39 Daarom ging er iemand het veld in, om groenten te zoeken. Hij vond een slingerplant op het veld, en plukte daarvan wilde komkommers, zijn mantel vol. Thuis gekomen, sneed hij ze in de pot met moes; want hij kende ze niet.
One went out into the field to gather herbs, and found a wild vine, and gathered a lap full of wild gourds from it, and came and cut them up into the pot of stew; for they did not recognize them.
40 Nu schepte men voor de mannen op; maar nauwelijks waren ze van de moes aan het eten, of ze schreeuwden het uit: Man Gods, de dood is in de pot! En ze durfden er niet meer van eten.

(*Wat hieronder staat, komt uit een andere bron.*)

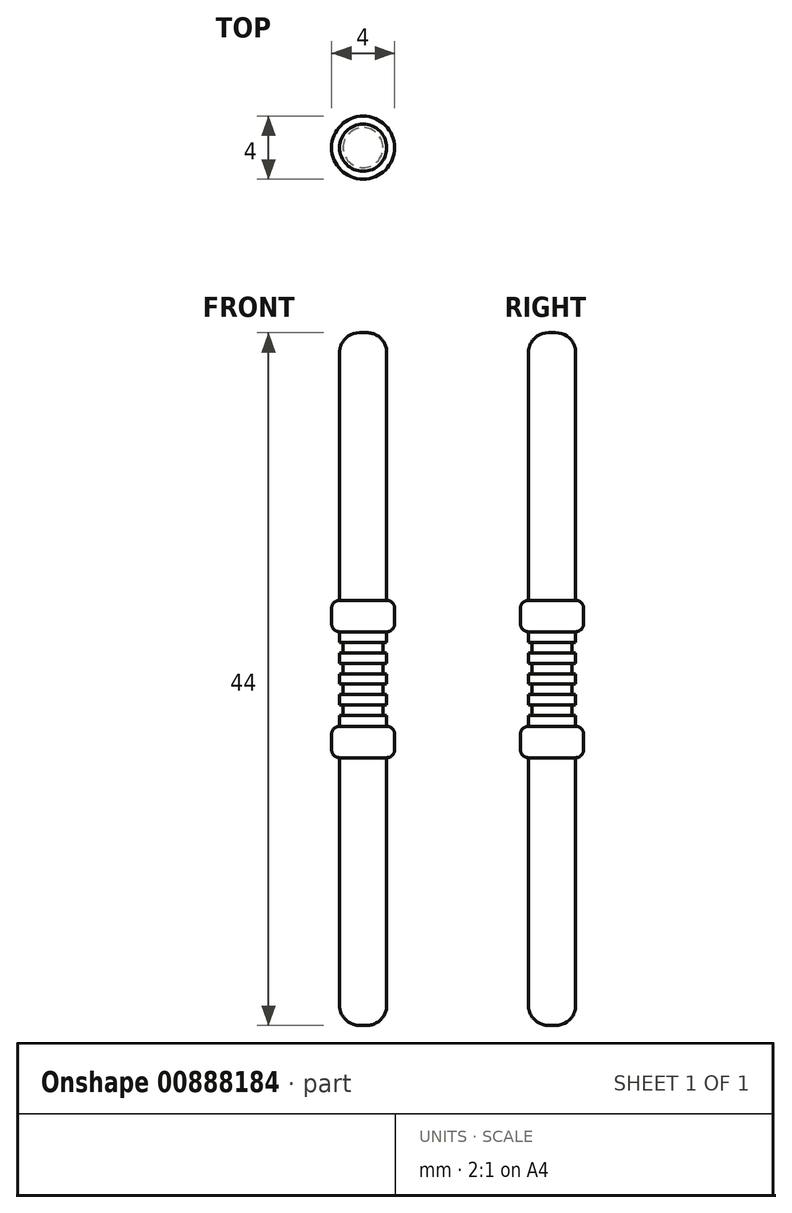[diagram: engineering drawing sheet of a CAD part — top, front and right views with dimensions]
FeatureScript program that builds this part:
annotation { "Feature Type Name" : "Feature", "Feature Type Description" : "" }
export const myFeature = defineFeature(function(context is Context, id is Id, definition is map)
    precondition{}
    {
        {
            var Q0;
            Q0=qCreatedBy(makeId("Top.planeOp"),FACE);
            var sketch = newSketch(context, id + "F0", { "sketchPlane" : qUnion([Q0])});
            skCircle(sketch, "E0", {"center": v(0, 0) * mm, "radius": 1.5 * mm});
            skSolve(sketch);
        }
        {
            var Q0;
            Q0 = qSketchRegion(id + "F0", true);
            extrude(context, id + "F1", {"entities" : qUnion([Q0]), "endBound" : BoundingType.SYMMETRIC, "depth" : 6 * mm, "offsetDistance" : 25.4 * mm});
        }
        {
            var Q0;
            Q0=makeQuery(id+"F1.opExtrude","CAP_FACE",FACE,{"disambiguationData":[OSD([sQuery(id+"F0.wireOp",EDGE,"E0")])],"isStart":false});
            var sketch = newSketch(context, id + "F2", { "sketchPlane" : qUnion([Q0])});
            skCircle(sketch, "E1", {"center": v(0, 0) * mm, "radius": 2 * mm});
            skSolve(sketch);
        }
        {
            var Q0;
            Q0 = qSketchRegion(id + "F2", true);
            extrude(context, id + "F3", {"entities" : qUnion([Q0]), "operationType" : NewBodyOperationType.ADD, "depth" : 2 * mm, "offsetDistance" : 25.4 * mm});
        }
        {
            var Q0;
            Q0=makeQuery(id+"F3.opExtrude","CAP_FACE",FACE,{"disambiguationData":[OSD([sQuery(id+"F2.wireOp",EDGE,"E1")])],"isStart":false});
            var sketch = newSketch(context, id + "F4", { "sketchPlane" : qUnion([Q0])});
            skCircle(sketch, "E2", {"center": v(0, 0) * mm, "radius": 1.5 * mm});
            skSolve(sketch);
        }
        {
            var Q0;
            Q0 = qSketchRegion(id + "F4", true);
            extrude(context, id + "F5", {"entities" : qUnion([Q0]), "operationType" : NewBodyOperationType.ADD, "depth" : 17 * mm, "offsetDistance" : 25.4 * mm});
        }
        {
            var Q0;
            Q0=makeQuery(id+"F5.opExtrude","CAP_EDGE",EDGE,{"disambiguationData":[OSD([sQuery(id+"F4.wireOp",EDGE,"E2")])],"isStart":false});
            fillet(context, id + "F6", {"entities" : qUnion([Q0]), "radius" : 1.27 * mm, "tangentPropagation" : true, "allowEdgeOverflow" : false});
        }
        {
            var Q0;
            Q0=makeQuery(id+"F1.opExtrude","SWEPT_BODY",BODY,{"disambiguationData":[OSD([sQuery(id+"F0.wireOp",EDGE,"E0")])]});
            var Q1;
            Q1=qCreatedBy(makeId("Top.planeOp"),FACE);
            mirror(context, id + "F7", {"operationType" : NewBodyOperationType.ADD, "entities" : qUnion([Q0]), "mirrorPlane" : qUnion([Q1])});
        }
        {
            var Q0;
            Q0=qCreatedBy(makeId("Front.planeOp"),FACE);
            var sketch = newSketch(context, id + "F8", { "sketchPlane" : qUnion([Q0])});
            skLineSegment(sketch, "E3.bottom", {"start": v(1.27, 2.32) * mm, "end": v(1.78, 2.32) * mm});
            skLineSegment(sketch, "E3.top", {"start": v(1.27, 1.65) * mm, "end": v(1.78, 1.65) * mm});
            skLineSegment(sketch, "E3.left", {"start": v(1.27, 2.32) * mm, "end": v(1.27, 1.65) * mm});
            skLineSegment(sketch, "E3.right", {"start": v(1.78, 2.32) * mm, "end": v(1.78, 1.65) * mm});
            skLineSegment(sketch, "E4.bottom", {"start": v(1.27, 1) * mm, "end": v(1.78, 1) * mm});
            skLineSegment(sketch, "E4.top", {"start": v(1.27, 0.33) * mm, "end": v(1.78, 0.33) * mm});
            skLineSegment(sketch, "E4.left", {"start": v(1.27, 1) * mm, "end": v(1.27, 0.33) * mm});
            skLineSegment(sketch, "E4.right", {"start": v(1.78, 1) * mm, "end": v(1.78, 0.33) * mm});
            skLineSegment(sketch, "E5.bottom", {"start": v(1.27, -0.33) * mm, "end": v(1.78, -0.33) * mm});
            skLineSegment(sketch, "E5.top", {"start": v(1.27, -1) * mm, "end": v(1.78, -1) * mm});
            skLineSegment(sketch, "E5.left", {"start": v(1.27, -0.33) * mm, "end": v(1.27, -1) * mm});
            skLineSegment(sketch, "E5.right", {"start": v(1.78, -0.33) * mm, "end": v(1.78, -1) * mm});
            skLineSegment(sketch, "E6.bottom", {"start": v(1.27, -1.65) * mm, "end": v(1.78, -1.65) * mm});
            skLineSegment(sketch, "E6.top", {"start": v(1.27, -2.32) * mm, "end": v(1.78, -2.32) * mm});
            skLineSegment(sketch, "E6.left", {"start": v(1.27, -1.65) * mm, "end": v(1.27, -2.32) * mm});
            skLineSegment(sketch, "E6.right", {"start": v(1.78, -1.65) * mm, "end": v(1.78, -2.32) * mm});
            skLineSegment(sketch, "E7", {"start": v(1.27, 1.65) * mm, "end": v(1.27, 1) * mm, "construction": true});
            skLineSegment(sketch, "E8", {"start": v(1.27, 0.33) * mm, "end": v(1.27, -0.33) * mm, "construction": true});
            skLineSegment(sketch, "E9", {"start": v(1.27, -1) * mm, "end": v(1.27, -1.65) * mm, "construction": true});
            skLineSegment(sketch, "E10", {"start": v(1.27, 0) * mm, "end": v(0, 0) * mm, "construction": true});
            skLineSegment(sketch, "E11", {"start": v(0, 0) * mm, "end": v(0, 1.26) * mm, "construction": true});
            skSolve(sketch);
        }
        {
            var Q0;
            Q0 = qSketchRegion(id + "F8", true);
            var Q1;
            Q1=sQuery(id+"F8.wireOp",EDGE,"E11");
            revolve(context, id + "F9", {"operationType" : NewBodyOperationType.REMOVE, "surfaceOperationType" : NewSurfaceOperationType.NEW, "entities" : qUnion([Q0]), "axis" : qUnion([Q1]), "revolveType" : RevolveType.FULL, "oppositeDirection" : true});
        }
        {
            var Q0;
            Q0=makeQuery(id+"F3.opExtrude","CAP_EDGE",EDGE,{"disambiguationData":[OSD([sQuery(id+"F2.wireOp",EDGE,"E1")])],"isStart":false});
            var Q1;
            Q1=makeQuery(id+"F3.opExtrude","CAP_EDGE",EDGE,{"disambiguationData":[OSD([sQuery(id+"F2.wireOp",EDGE,"E1")])],"isStart":true});
            var Q2;
            Q2=makeQuery(id+"F7.opPattern","COPY",EDGE,{"derivedFrom":makeQuery(id+"F3.opExtrude","CAP_EDGE",EDGE,{"disambiguationData":[OSD([sQuery(id+"F2.wireOp",EDGE,"E1")])],"isStart":true}),"instanceName":"1"});
            var Q3;
            Q3=makeQuery(id+"F7.opPattern","COPY",EDGE,{"derivedFrom":makeQuery(id+"F3.opExtrude","CAP_EDGE",EDGE,{"disambiguationData":[OSD([sQuery(id+"F2.wireOp",EDGE,"E1")])],"isStart":false}),"instanceName":"1"});
            fillet(context, id + "F10", {"entities" : qUnion([Q0, Q1, Q2, Q3]), "radius" : 0.5 * mm, "tangentPropagation" : true, "allowEdgeOverflow" : false});
        }
    });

So they poured out for the men to eat. As they were eating some of the stew, they cried out and said, “Man of God, there is death in the pot!” And they could not eat it.
41 Maar Eliseus sprak: Haal wat meel! Dit wierp hij in de pot, en sprak: Schep nu op voor het volk, en laat ze er rustig van eten. En werkelijk, er was niets schadelijks meer in de pot.
But he said, “Then bring meal.” He threw it into the pot; and he said, “Serve it to the people, that they may eat.” And there was nothing harmful in the pot.
42 Eens kwam er iemand uit Báal-Sjalisja, die voor den godsman twintig gerstebroden als eerstelingenbrood en een zak vers koren had meegebracht. Eliseus beval: Geef het aan het volk te eten.
A man from Baal Shalishah came, and brought the man of God some bread of the first fruits: twenty loaves of barley and fresh ears of grain in his sack. Elisha said, “Give to the people, that they may eat.”
43 Zijn dienaar antwoordde: Hoe kan ik dit nu aan honderd man voorzetten? Maar Eliseus hernam: Geef het aan het volk te eten; want zo spreekt Jahweh! Ge zult eten, en nog overhouden.
His servant said, “What, should I set this before a hundred men?” But he said, “Give it to the people, that they may eat; for the LORD says, ‘They will eat, and will have some left over.’”
44 Nu zette hij het hun voor; en toen ze gegeten hadden, hielden ze nog over, zoals Jahweh gezegd had.
So he set it before them and they ate and had some left over, according to the LORD’s word.